--- Records to process ---
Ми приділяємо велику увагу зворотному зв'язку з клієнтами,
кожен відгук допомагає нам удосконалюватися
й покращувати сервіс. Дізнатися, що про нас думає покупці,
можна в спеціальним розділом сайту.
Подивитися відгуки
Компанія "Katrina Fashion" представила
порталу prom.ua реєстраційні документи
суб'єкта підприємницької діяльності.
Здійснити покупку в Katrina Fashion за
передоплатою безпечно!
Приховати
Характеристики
---
**What to work on:** Every entry above needs to be written out again exactly.

**Result below:**
Ми приділяємо велику увагу зворотному зв'язку з клієнтами,
кожен відгук допомагає нам удосконалюватися
й покращувати сервіс. Дізнатися, що про нас думає покупці,
можна в спеціальним розділом сайту.
Подивитися відгуки
Компанія "Katrina Fashion" представила
порталу prom.ua реєстраційні документи
суб'єкта підприємницької діяльності.
Здійснити покупку в Katrina Fashion за
передоплатою безпечно!
Приховати
Характеристики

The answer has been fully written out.